How to consistently hot encode dataframes with cha

2019-05-28 10:24发布

I'm getting a stream of content in the form of dataframes, each batch with different values in columns. For example one batch might look like:

day1_data = {'state': ['MS', 'OK', 'VA', 'NJ', 'NM'], 
            'city': ['C', 'B', 'G', 'Z', 'F'], 
            'age': [27, 19, 63, 40, 93]}

and another one like:

day2_data = {'state': ['AL', 'WY', 'VA'], 
            'city': ['A', 'B', 'E'], 
            'age': [42, 52, 73]}

how can the columns be hot encoded in a way that returns a consistent number of columns?

If I use pandas's get_dummies() on each of the batches, it returns a different number of columns:

df1 = pd.get_dummies(pd.DataFrame(day1_data))
df2 = pd.get_dummies(pd.DataFrame(day2_data))
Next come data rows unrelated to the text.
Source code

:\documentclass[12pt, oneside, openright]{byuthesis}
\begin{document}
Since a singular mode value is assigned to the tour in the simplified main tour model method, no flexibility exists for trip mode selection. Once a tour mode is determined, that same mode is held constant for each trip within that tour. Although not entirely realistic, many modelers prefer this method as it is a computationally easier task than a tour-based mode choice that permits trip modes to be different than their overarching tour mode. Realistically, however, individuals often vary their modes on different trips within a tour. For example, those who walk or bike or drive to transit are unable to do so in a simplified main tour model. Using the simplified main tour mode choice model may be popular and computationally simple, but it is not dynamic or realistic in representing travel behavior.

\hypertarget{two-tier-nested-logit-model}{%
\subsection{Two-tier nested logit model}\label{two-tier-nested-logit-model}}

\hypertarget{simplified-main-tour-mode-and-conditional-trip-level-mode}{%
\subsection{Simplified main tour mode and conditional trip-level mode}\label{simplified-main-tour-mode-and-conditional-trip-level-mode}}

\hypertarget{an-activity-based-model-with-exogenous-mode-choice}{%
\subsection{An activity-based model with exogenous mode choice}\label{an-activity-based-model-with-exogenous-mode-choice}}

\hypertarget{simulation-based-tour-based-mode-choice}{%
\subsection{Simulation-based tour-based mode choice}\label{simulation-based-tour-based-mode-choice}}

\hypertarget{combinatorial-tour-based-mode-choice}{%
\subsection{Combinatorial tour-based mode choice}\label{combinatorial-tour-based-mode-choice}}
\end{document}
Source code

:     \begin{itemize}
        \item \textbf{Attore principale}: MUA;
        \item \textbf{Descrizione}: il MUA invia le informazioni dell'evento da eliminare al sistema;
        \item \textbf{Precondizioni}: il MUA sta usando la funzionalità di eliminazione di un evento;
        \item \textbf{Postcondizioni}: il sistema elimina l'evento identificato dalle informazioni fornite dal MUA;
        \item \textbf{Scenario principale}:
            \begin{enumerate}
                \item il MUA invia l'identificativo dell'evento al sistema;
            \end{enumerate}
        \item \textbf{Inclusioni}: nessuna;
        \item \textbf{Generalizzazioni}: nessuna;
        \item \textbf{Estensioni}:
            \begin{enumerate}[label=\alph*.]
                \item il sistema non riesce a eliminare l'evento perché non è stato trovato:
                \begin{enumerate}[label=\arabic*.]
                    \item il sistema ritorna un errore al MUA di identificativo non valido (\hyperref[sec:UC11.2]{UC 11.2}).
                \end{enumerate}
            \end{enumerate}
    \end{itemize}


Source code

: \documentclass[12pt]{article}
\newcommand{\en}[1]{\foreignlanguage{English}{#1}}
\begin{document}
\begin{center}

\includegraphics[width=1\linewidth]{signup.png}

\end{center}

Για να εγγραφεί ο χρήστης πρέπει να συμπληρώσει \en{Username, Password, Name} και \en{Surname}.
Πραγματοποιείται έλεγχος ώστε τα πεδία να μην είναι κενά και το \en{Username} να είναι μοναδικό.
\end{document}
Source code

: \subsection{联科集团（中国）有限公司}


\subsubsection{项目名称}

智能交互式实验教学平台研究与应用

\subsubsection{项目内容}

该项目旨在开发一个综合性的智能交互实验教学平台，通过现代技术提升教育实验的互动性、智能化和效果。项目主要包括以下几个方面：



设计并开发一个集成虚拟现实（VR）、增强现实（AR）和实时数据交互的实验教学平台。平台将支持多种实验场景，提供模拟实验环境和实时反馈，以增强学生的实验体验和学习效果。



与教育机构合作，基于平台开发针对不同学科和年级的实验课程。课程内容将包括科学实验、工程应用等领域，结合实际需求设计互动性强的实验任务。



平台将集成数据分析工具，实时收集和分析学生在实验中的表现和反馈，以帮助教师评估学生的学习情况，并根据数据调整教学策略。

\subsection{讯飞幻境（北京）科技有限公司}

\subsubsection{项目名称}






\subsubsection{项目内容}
len(df1.columns) == len(df2.columns)

I can get all the possible values for each column, the question is even with that information what's the simplest way to generate the one hot encoding for each daily batch so the number of columns will be consistent?

1条回答
爷、活的狠高调
2楼-- · 2019-05-28 11:14

Okay since all the possible values are known in advance. Then below is a slightly hackish way of doing it.

import numpy as np
import pandas as pd

# This is a one time process
# Keep all the possible data here in lists
# Can add other categorical variables too which have this type of data
all_possible_states=  ['AL', 'MS', 'MS', 'OK', 'VA', 'NJ', 'NM', 'CD', 'WY']
all_possible_cities= ['A', 'B', 'C', 'D', 'E', 'G', 'Z', 'F']

# Declare our transformer class
from sklearn.base import BaseEstimator, TransformerMixin
from sklearn.preprocessing import LabelEncoder, OneHotEncoder

class MyOneHotEncoder(BaseEstimator, TransformerMixin):

    def __init__(self, all_possible_values):
        self.le = LabelEncoder()
        self.ohe = OneHotEncoder()
        self.ohe.fit(self.le.fit_transform(all_possible_values).reshape(-1,1))

    def transform(self, X, y=None):
        return self.ohe.transform(self.le.transform(X).reshape(-1,1)).toarray()

# Allow the transformer to see all the data here
encoders = {}
encoders['state'] = MyOneHotEncoder(all_possible_states)
encoders['city'] = MyOneHotEncoder(all_possible_cities)
# Do this for all categorical columns

# Now this is our method which will be used on the incoming data 
def encode(df):

    tup = (encoders['state'].transform(df['state']), 
           encoders['city'].transform(df['city']),
           # Add all other columns which are not to be transformed
           df[['age']])

    return np.hstack(tup)

# Testing:
day1_data = pd.DataFrame({'state': ['MS', 'OK', 'VA', 'NJ', 'NM'], 
        'city': ['C', 'B', 'G', 'Z', 'F'], 
        'age': [27, 19, 63, 40, 93]})

print(encode(day1_data))
[[  0.   0.   1.   0.   0.   0.   0.   0.   0.   0.   1.   0.   0.   0.
    0.   0.  27.]
 [  0.   0.   0.   0.   0.   1.   0.   0.   0.   1.   0.   0.   0.   0.
    0.   0.  19.]
 [  0.   0.   0.   0.   0.   0.   1.   0.   0.   0.   0.   0.   0.   0.
    1.   0.  63.]
 [  0.   0.   0.   1.   0.   0.   0.   0.   0.   0.   0.   0.   0.   0.
    0.   1.  40.]
 [  0.   0.   0.   0.   1.   0.   0.   0.   0.   0.   0.   0.   0.   1.
    0.   0.  93.]]


day2_data = pd.DataFrame({'state': ['AL', 'WY', 'VA'], 
            'city': ['A', 'B', 'E'], 
            'age': [42, 52, 73]})

print(encode(day2_data))
[[  1.   0.   0.   0.   0.   0.   0.   0.   1.   0.   0.   0.   0.   0.
    0.   0.  42.]
 [  0.   0.   0.   0.   0.   0.   0.   1.   0.   1.   0.   0.   0.   0.
    0.   0.  52.]
 [  0.   0.   0.   0.   0.   0.   1.   0.   0.   0.   0.   0.   1.   0.
    0.   0.  73.]]

Do go through the comments and if still any issue, ask me.